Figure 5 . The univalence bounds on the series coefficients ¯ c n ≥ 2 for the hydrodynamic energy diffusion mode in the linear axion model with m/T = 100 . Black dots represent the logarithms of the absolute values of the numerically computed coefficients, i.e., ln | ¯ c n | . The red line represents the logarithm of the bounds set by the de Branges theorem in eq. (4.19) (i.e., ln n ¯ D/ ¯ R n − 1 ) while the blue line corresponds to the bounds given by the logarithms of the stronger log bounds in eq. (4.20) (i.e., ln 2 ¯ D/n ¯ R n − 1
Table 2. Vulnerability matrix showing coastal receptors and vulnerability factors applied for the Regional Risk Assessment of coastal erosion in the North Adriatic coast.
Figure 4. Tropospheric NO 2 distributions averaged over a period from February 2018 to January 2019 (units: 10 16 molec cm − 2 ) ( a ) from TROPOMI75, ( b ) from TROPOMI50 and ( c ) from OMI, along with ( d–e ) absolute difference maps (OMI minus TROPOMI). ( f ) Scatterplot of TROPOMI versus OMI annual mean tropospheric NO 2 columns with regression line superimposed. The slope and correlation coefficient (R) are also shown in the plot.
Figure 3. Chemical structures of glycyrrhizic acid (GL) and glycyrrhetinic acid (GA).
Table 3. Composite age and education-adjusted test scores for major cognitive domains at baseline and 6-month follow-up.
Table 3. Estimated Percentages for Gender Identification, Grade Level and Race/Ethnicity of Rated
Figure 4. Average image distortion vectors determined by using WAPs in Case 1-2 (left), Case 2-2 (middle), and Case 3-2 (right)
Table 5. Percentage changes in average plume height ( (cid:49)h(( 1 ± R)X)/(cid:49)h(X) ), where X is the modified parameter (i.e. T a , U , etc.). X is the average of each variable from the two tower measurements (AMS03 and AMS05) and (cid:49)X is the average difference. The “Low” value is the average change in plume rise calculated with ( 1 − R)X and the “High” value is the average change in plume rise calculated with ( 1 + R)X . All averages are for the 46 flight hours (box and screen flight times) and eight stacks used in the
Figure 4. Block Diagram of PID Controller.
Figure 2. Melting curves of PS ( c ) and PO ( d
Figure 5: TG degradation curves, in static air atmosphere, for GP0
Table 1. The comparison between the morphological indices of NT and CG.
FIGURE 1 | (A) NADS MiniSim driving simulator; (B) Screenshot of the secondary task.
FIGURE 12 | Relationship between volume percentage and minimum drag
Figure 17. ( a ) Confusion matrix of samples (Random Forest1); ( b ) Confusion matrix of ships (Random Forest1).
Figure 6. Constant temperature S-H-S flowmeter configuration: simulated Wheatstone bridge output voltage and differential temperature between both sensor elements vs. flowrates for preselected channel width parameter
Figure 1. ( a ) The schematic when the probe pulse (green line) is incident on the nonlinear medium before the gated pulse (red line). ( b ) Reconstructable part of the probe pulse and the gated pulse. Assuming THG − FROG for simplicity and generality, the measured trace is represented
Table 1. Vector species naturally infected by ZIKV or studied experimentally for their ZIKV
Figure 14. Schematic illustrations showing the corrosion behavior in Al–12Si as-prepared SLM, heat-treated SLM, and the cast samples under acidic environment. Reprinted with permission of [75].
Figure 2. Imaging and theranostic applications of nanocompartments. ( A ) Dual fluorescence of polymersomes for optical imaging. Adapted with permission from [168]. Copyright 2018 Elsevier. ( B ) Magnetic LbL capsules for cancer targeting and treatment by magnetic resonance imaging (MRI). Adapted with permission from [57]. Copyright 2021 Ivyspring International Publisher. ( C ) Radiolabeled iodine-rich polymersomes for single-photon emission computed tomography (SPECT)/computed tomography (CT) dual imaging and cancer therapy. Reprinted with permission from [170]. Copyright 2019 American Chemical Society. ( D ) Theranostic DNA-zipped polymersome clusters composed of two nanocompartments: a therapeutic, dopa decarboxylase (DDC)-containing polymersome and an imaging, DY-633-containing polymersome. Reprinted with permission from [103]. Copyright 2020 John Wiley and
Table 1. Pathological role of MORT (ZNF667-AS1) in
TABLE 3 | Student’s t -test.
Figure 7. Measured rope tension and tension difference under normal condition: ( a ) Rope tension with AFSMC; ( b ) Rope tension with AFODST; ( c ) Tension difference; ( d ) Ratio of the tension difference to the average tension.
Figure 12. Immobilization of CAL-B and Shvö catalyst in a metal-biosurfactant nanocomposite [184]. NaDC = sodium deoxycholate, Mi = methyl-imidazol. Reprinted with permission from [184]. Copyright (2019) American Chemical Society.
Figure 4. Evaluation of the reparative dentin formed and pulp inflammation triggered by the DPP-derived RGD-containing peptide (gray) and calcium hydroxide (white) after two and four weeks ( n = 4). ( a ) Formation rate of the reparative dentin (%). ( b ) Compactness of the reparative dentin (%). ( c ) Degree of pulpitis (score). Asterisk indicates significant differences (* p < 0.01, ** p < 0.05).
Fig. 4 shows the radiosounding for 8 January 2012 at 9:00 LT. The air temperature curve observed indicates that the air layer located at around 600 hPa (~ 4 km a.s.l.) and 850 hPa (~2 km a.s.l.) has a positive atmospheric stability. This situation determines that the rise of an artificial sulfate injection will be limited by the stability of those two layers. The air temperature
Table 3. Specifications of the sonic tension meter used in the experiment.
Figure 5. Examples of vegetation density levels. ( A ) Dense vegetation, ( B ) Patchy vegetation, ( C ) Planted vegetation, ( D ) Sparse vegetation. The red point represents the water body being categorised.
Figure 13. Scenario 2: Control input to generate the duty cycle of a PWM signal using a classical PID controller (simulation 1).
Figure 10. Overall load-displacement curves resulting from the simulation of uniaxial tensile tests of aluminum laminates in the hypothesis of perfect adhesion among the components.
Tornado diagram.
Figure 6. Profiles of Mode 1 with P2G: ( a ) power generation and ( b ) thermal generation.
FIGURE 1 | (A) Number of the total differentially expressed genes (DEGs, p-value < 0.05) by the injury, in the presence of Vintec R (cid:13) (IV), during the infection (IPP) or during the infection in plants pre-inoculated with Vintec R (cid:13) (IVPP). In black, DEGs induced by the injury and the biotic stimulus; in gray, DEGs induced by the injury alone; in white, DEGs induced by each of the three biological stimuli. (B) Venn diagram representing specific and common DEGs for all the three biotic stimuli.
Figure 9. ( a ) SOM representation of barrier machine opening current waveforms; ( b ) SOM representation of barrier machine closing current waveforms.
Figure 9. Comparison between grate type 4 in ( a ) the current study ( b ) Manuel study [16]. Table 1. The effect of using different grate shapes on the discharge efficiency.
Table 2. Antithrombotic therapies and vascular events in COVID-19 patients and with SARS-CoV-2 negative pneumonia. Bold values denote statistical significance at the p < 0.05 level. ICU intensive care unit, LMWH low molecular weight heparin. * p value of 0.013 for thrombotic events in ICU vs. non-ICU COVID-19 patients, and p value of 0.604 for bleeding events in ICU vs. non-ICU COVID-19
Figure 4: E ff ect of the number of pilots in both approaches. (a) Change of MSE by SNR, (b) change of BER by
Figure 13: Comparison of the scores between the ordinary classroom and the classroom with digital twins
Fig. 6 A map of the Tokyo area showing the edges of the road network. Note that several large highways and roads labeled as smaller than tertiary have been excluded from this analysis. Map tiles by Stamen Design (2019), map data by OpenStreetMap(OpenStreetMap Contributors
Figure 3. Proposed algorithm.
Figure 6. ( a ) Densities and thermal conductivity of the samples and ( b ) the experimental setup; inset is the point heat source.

########

**TASK TO CARRY OUT:** From the records above, transcribe exactly the run of lines that opens with the line holding "Figure 4. Block Diagram of PID Controller." and closes with the line holding "TABLE 3 | Student’s t -test.", both included.

**RESPONSE AREA:**
Figure 4. Block Diagram of PID Controller.
Figure 2. Melting curves of PS ( c ) and PO ( d
Figure 5: TG degradation curves, in static air atmosphere, for GP0
Table 1. The comparison between the morphological indices of NT and CG.
FIGURE 1 | (A) NADS MiniSim driving simulator; (B) Screenshot of the secondary task.
FIGURE 12 | Relationship between volume percentage and minimum drag
Figure 17. ( a ) Confusion matrix of samples (Random Forest1); ( b ) Confusion matrix of ships (Random Forest1).
Figure 6. Constant temperature S-H-S flowmeter configuration: simulated Wheatstone bridge output voltage and differential temperature between both sensor elements vs. flowrates for preselected channel width parameter
Figure 1. ( a ) The schematic when the probe pulse (green line) is incident on the nonlinear medium before the gated pulse (red line). ( b ) Reconstructable part of the probe pulse and the gated pulse. Assuming THG − FROG for simplicity and generality, the measured trace is represented
Table 1. Vector species naturally infected by ZIKV or studied experimentally for their ZIKV
Figure 14. Schematic illustrations showing the corrosion behavior in Al–12Si as-prepared SLM, heat-treated SLM, and the cast samples under acidic environment. Reprinted with permission of [75].
Figure 2. Imaging and theranostic applications of nanocompartments. ( A ) Dual fluorescence of polymersomes for optical imaging. Adapted with permission from [168]. Copyright 2018 Elsevier. ( B ) Magnetic LbL capsules for cancer targeting and treatment by magnetic resonance imaging (MRI). Adapted with permission from [57]. Copyright 2021 Ivyspring International Publisher. ( C ) Radiolabeled iodine-rich polymersomes for single-photon emission computed tomography (SPECT)/computed tomography (CT) dual imaging and cancer therapy. Reprinted with permission from [170]. Copyright 2019 American Chemical Society. ( D ) Theranostic DNA-zipped polymersome clusters composed of two nanocompartments: a therapeutic, dopa decarboxylase (DDC)-containing polymersome and an imaging, DY-633-containing polymersome. Reprinted with permission from [103]. Copyright 2020 John Wiley and
Table 1. Pathological role of MORT (ZNF667-AS1) in
TABLE 3 | Student’s t -test.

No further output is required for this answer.